Task description:
Among the entries below, find every line that has "with" and pull it out.

Dataset entries:
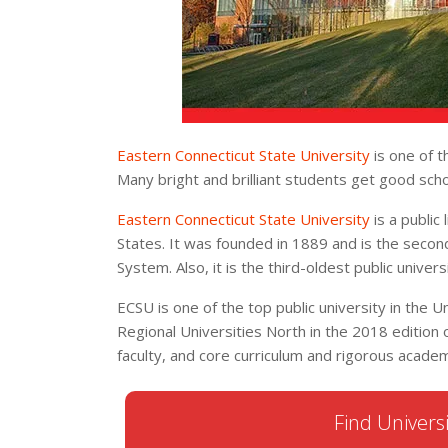
Eastern Connecticut State University
is one of t
Many bright and brilliant students get good scho
Eastern Connecticut State University
is a public 
States. It was founded in 1889 and is the secon
System. Also, it is the third-oldest public univers
ECSU is one of the top public university in the Uni
Regional Universities North in the 2018 edition of
faculty, and core curriculum and rigorous academ
Find Universi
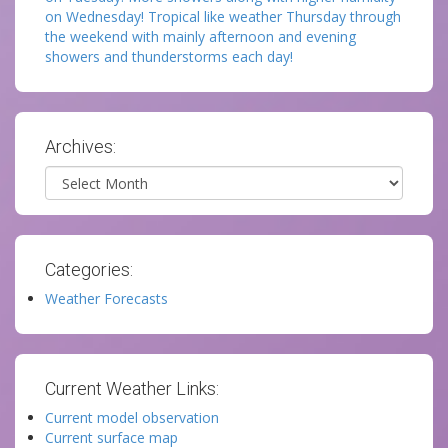
on Wednesday! Tropical like weather Thursday through
the weekend with mainly afternoon and evening
showers and thunderstorms each day!
Archives:
Archives
Categories:
Weather Forecasts
Current Weather Links:
Current model observation
Current surface map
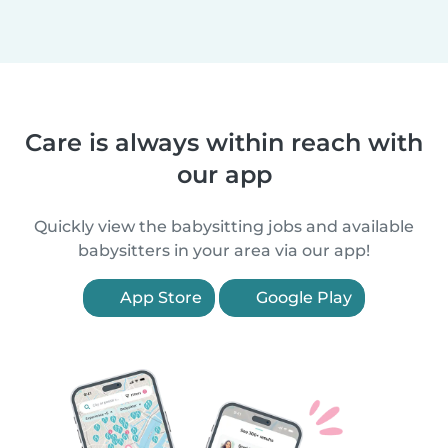
Care is always within reach with
our app
Quickly view the babysitting jobs and available
babysitters in your area via our app!
App Store
Google Play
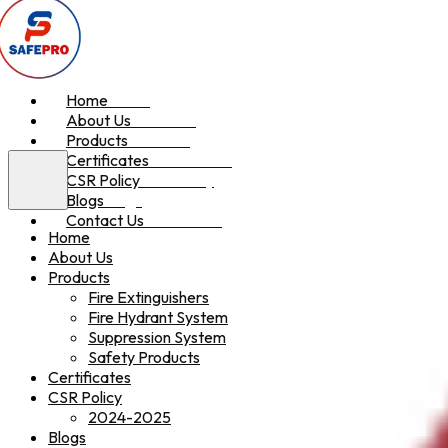
Home
Home
About Us
About Us
Products
Products
Certificates
Certificates
CSR Policy
CSR Policy
Blogs
Blogs
Contact Us
Contact Us
Home
About Us
Products
Fire Extinguishers
Fire Hydrant System
Suppression System
Safety Products
Certificates
CSR Policy
2024-2025
Blogs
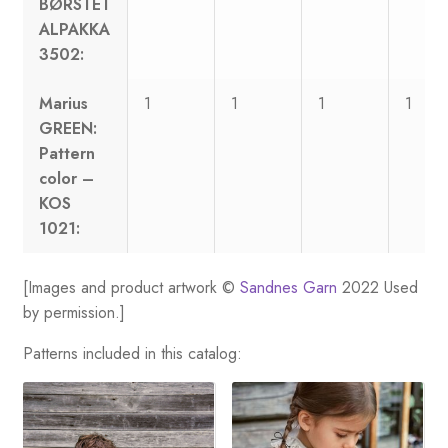
BØRSTET
ALPAKKA
3502:
Marius
1
1
1
1
GREEN:
Pattern
color –
KOS
1021:
[Images and product artwork ©
Sandnes Garn
2022 Used
by permission.]
Patterns included in this catalog:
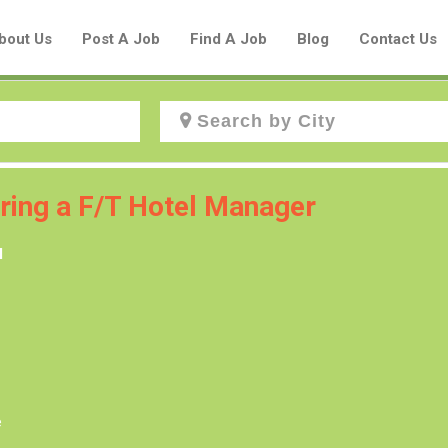
bout Us
Post A Job
Find A Job
Blog
Contact Us
Create a New Listing to
iring a F/T Hotel Manager
Join Our Aboriginal Job Centre
l
Community!
Find or List your Job.
Have an account?
Log In
e
Post Your Job
Post Your Resume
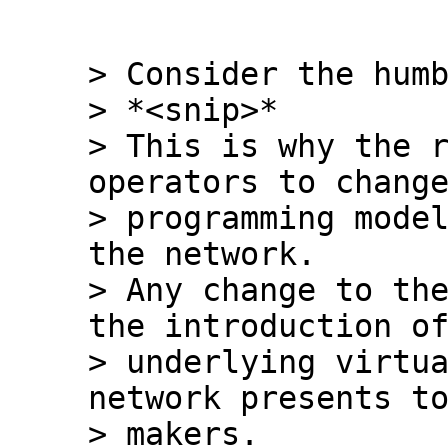
> Consider the humb
> *<snip>*

> This is why the r
operators to change
> programming model
the network.

> Any change to the
the introduction of
> underlying virtua
network presents to
> makers.
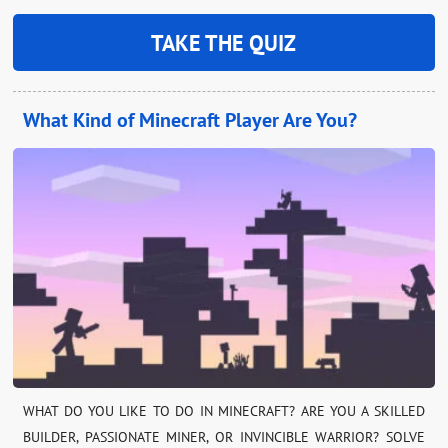
TAKE THE QUIZ
What Kind of Minecraft Player Are You?
WHAT DO YOU LIKE TO DO IN MINECRAFT? ARE YOU A SKILLED
BUILDER, PASSIONATE MINER, OR INVINCIBLE WARRIOR? SOLVE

Response to this exercise:
the weekend with mainly afternoon and evening
Care is always within reach with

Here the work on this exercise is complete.